> **WORK REQUEST**
How many lines below contain the word "memwrite"? Reply solely with the number.

Electronic design files
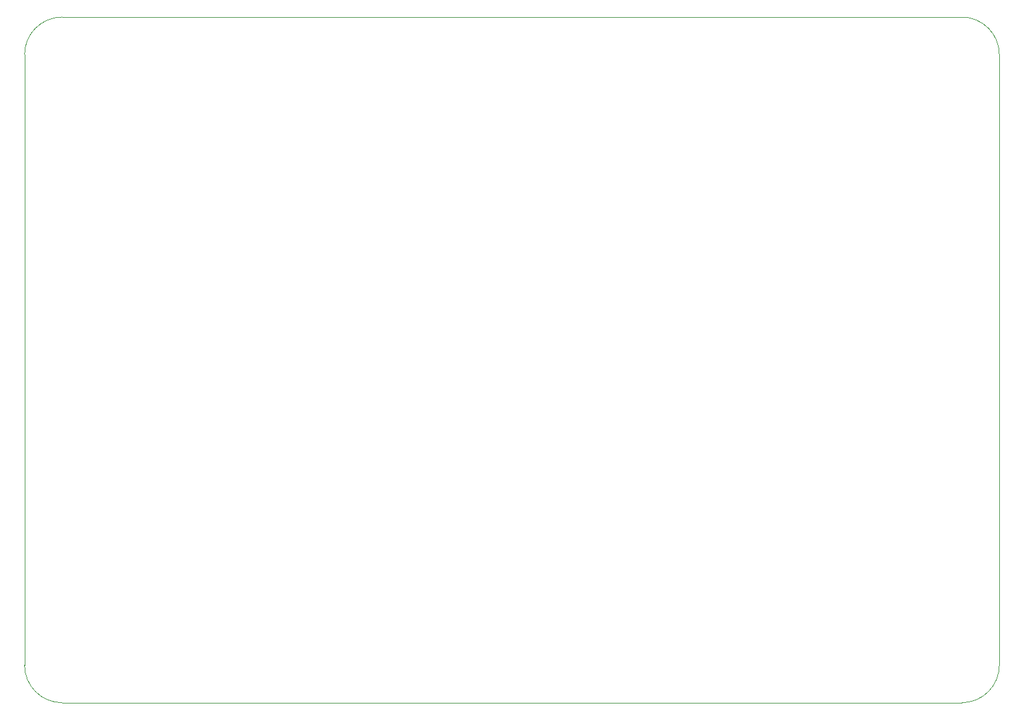
<source format=gbr>
%TF.GenerationSoftware,KiCad,Pcbnew,8.0.8*%
%TF.CreationDate,2025-05-05T21:02:48+02:00*%
%TF.ProjectId,Alarm Control System,416c6172-6d20-4436-9f6e-74726f6c2053,1.0*%
%TF.SameCoordinates,Original*%
%TF.FileFunction,Profile,NP*%
%FSLAX46Y46*%
G04 Gerber Fmt 4.6, Leading zero omitted, Abs format (unit mm)*
G04 Created by KiCad (PCBNEW 8.0.8) date 2025-05-05 21:02:48*
%MOMM*%
%LPD*%
G01*
G04 APERTURE LIST*
%TA.AperFunction,Profile*%
%ADD10C,0.050000*%
%TD*%
G04 APERTURE END LIST*
D10*
X203730250Y-48016150D02*
G75*
G02*
X208730250Y-53016150I50J-4999950D01*
G01*
X208730250Y-134516150D02*
G75*
G02*
X203730250Y-139516150I-4999950J-50D01*
G01*
X203730250Y-48016150D02*
X83730250Y-48016150D01*
X83730250Y-139516150D02*
X203730250Y-139516150D01*
X208730250Y-134516150D02*
X208730250Y-53016150D01*
X78730250Y-134516150D02*
X78730250Y-53016150D01*
X78730250Y-53016150D02*
G75*
G02*
X83730250Y-48016150I5000000J0D01*
G01*
X83730250Y-139516150D02*
G75*
G02*
X78730250Y-134516150I-50J4999950D01*
G01*
M02*

</source>
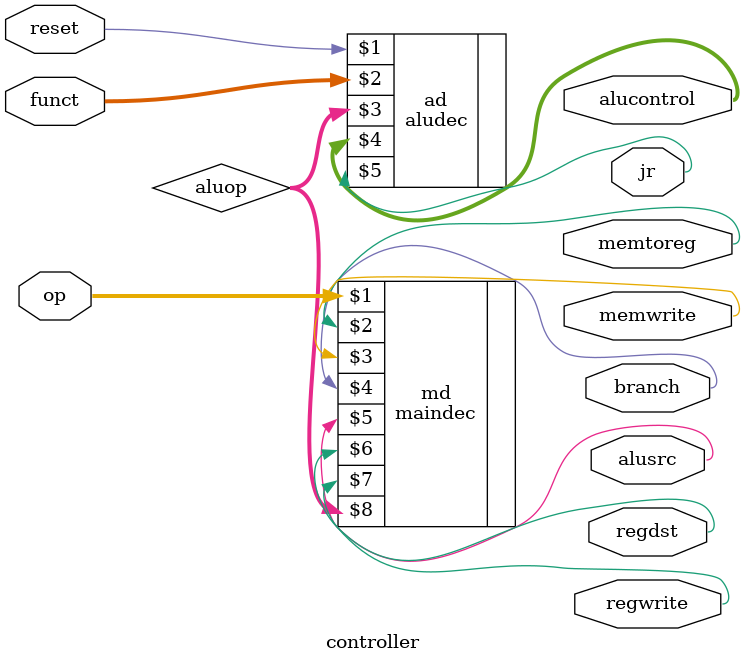
<source format=sv>
`timescale 1ns / 1ps

// 	***************************************************************************
//	Below are the modules that you should modify to add more instructions to the CPU
//	***************************************************************************

module controller(input logic reset,
                  input  logic[5:0] op, funct,
                  output logic     memtoreg, memwrite,
                  output logic     alusrc,
                  output logic     regdst, regwrite,
                  output logic[2:0] alucontrol,
                  output logic branch, output logic jr);

   logic [1:0] aluop;

  maindec md (op, memtoreg, memwrite, branch, alusrc, regdst, regwrite, aluop);

   aludec ad (reset, funct, aluop, alucontrol, jr);

endmodule
</source>
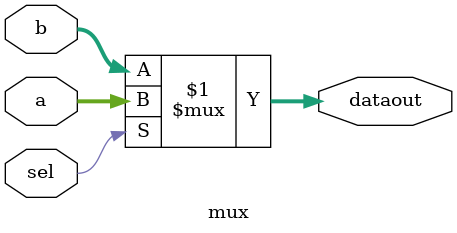
<source format=v>
module mux(
input [63:0] a, b,
input sel,
output [63:0]dataout
);
assign dataout = sel ? a:b;

endmodule

</source>
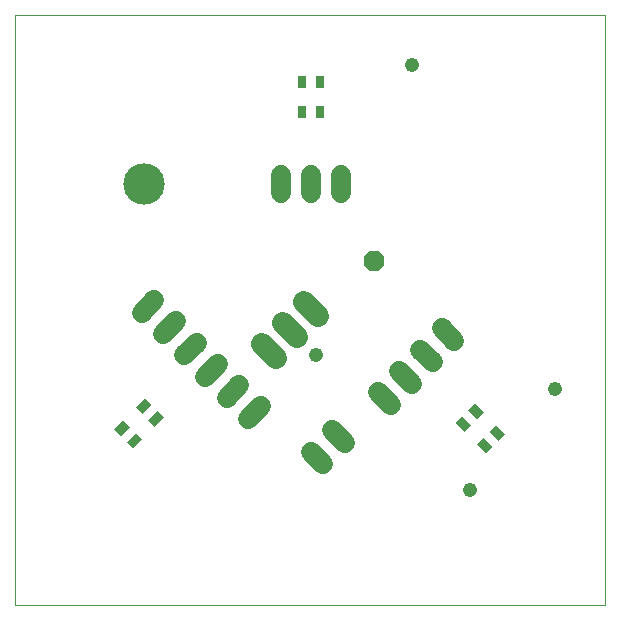
<source format=gbs>
G75*
%MOIN*%
%OFA0B0*%
%FSLAX24Y24*%
%IPPOS*%
%LPD*%
%AMOC8*
5,1,8,0,0,1.08239X$1,22.5*
%
%ADD10C,0.0000*%
%ADD11C,0.0680*%
%ADD12OC8,0.0680*%
%ADD13C,0.0740*%
%ADD14C,0.1380*%
%ADD15R,0.0315X0.0433*%
%ADD16C,0.0476*%
D10*
X000100Y000100D02*
X000100Y019785D01*
X019785Y019785D01*
X019785Y000100D01*
X000100Y000100D01*
X003751Y014156D02*
X003753Y014206D01*
X003759Y014256D01*
X003769Y014306D01*
X003782Y014354D01*
X003799Y014402D01*
X003820Y014448D01*
X003844Y014492D01*
X003872Y014534D01*
X003903Y014574D01*
X003937Y014611D01*
X003974Y014646D01*
X004013Y014677D01*
X004054Y014706D01*
X004098Y014731D01*
X004144Y014753D01*
X004191Y014771D01*
X004239Y014785D01*
X004288Y014796D01*
X004338Y014803D01*
X004388Y014806D01*
X004439Y014805D01*
X004489Y014800D01*
X004539Y014791D01*
X004587Y014779D01*
X004635Y014762D01*
X004681Y014742D01*
X004726Y014719D01*
X004769Y014692D01*
X004809Y014662D01*
X004847Y014629D01*
X004882Y014593D01*
X004915Y014554D01*
X004944Y014513D01*
X004970Y014470D01*
X004993Y014425D01*
X005012Y014378D01*
X005027Y014330D01*
X005039Y014281D01*
X005047Y014231D01*
X005051Y014181D01*
X005051Y014131D01*
X005047Y014081D01*
X005039Y014031D01*
X005027Y013982D01*
X005012Y013934D01*
X004993Y013887D01*
X004970Y013842D01*
X004944Y013799D01*
X004915Y013758D01*
X004882Y013719D01*
X004847Y013683D01*
X004809Y013650D01*
X004769Y013620D01*
X004726Y013593D01*
X004681Y013570D01*
X004635Y013550D01*
X004587Y013533D01*
X004539Y013521D01*
X004489Y013512D01*
X004439Y013507D01*
X004388Y013506D01*
X004338Y013509D01*
X004288Y013516D01*
X004239Y013527D01*
X004191Y013541D01*
X004144Y013559D01*
X004098Y013581D01*
X004054Y013606D01*
X004013Y013635D01*
X003974Y013666D01*
X003937Y013701D01*
X003903Y013738D01*
X003872Y013778D01*
X003844Y013820D01*
X003820Y013864D01*
X003799Y013910D01*
X003782Y013958D01*
X003769Y014006D01*
X003759Y014056D01*
X003753Y014106D01*
X003751Y014156D01*
D11*
X004756Y010265D02*
X004332Y009841D01*
X005039Y009133D02*
X005463Y009558D01*
X006170Y008851D02*
X005746Y008426D01*
X006453Y007719D02*
X006878Y008143D01*
X007585Y007436D02*
X007160Y007012D01*
X007868Y006305D02*
X008292Y006729D01*
X009966Y005223D02*
X010390Y004799D01*
X011098Y005506D02*
X010673Y005931D01*
X012209Y007206D02*
X012633Y006782D01*
X013340Y007489D02*
X012916Y007913D01*
X013623Y008621D02*
X014048Y008196D01*
X014755Y008903D02*
X014330Y009328D01*
X010962Y013855D02*
X010962Y014455D01*
X009962Y014455D02*
X009962Y013855D01*
X008962Y013855D02*
X008962Y014455D01*
D12*
X012072Y011585D03*
D13*
X010220Y009751D02*
X009753Y010218D01*
X009046Y009510D02*
X009513Y009044D01*
X008806Y008337D02*
X008339Y008803D01*
D14*
X004401Y014156D03*
D15*
X009687Y016533D03*
X010277Y016533D03*
X010277Y017557D03*
X009687Y017557D03*
G36*
X004436Y006999D02*
X004658Y006777D01*
X004354Y006473D01*
X004132Y006695D01*
X004436Y006999D01*
G37*
G36*
X004854Y006581D02*
X005076Y006359D01*
X004772Y006055D01*
X004550Y006277D01*
X004854Y006581D01*
G37*
G36*
X004130Y005857D02*
X004352Y005635D01*
X004048Y005331D01*
X003826Y005553D01*
X004130Y005857D01*
G37*
G36*
X003712Y006275D02*
X003934Y006053D01*
X003630Y005749D01*
X003408Y005971D01*
X003712Y006275D01*
G37*
G36*
X014788Y006189D02*
X015010Y006411D01*
X015314Y006107D01*
X015092Y005885D01*
X014788Y006189D01*
G37*
G36*
X015206Y006607D02*
X015428Y006829D01*
X015732Y006525D01*
X015510Y006303D01*
X015206Y006607D01*
G37*
G36*
X015930Y005883D02*
X016152Y006105D01*
X016456Y005801D01*
X016234Y005579D01*
X015930Y005883D01*
G37*
G36*
X015512Y005465D02*
X015734Y005687D01*
X016038Y005383D01*
X015816Y005161D01*
X015512Y005465D01*
G37*
D16*
X015262Y003925D03*
X018102Y007305D03*
X010142Y008455D03*
X013342Y018115D03*
M02*

</source>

> **ANSWER**
2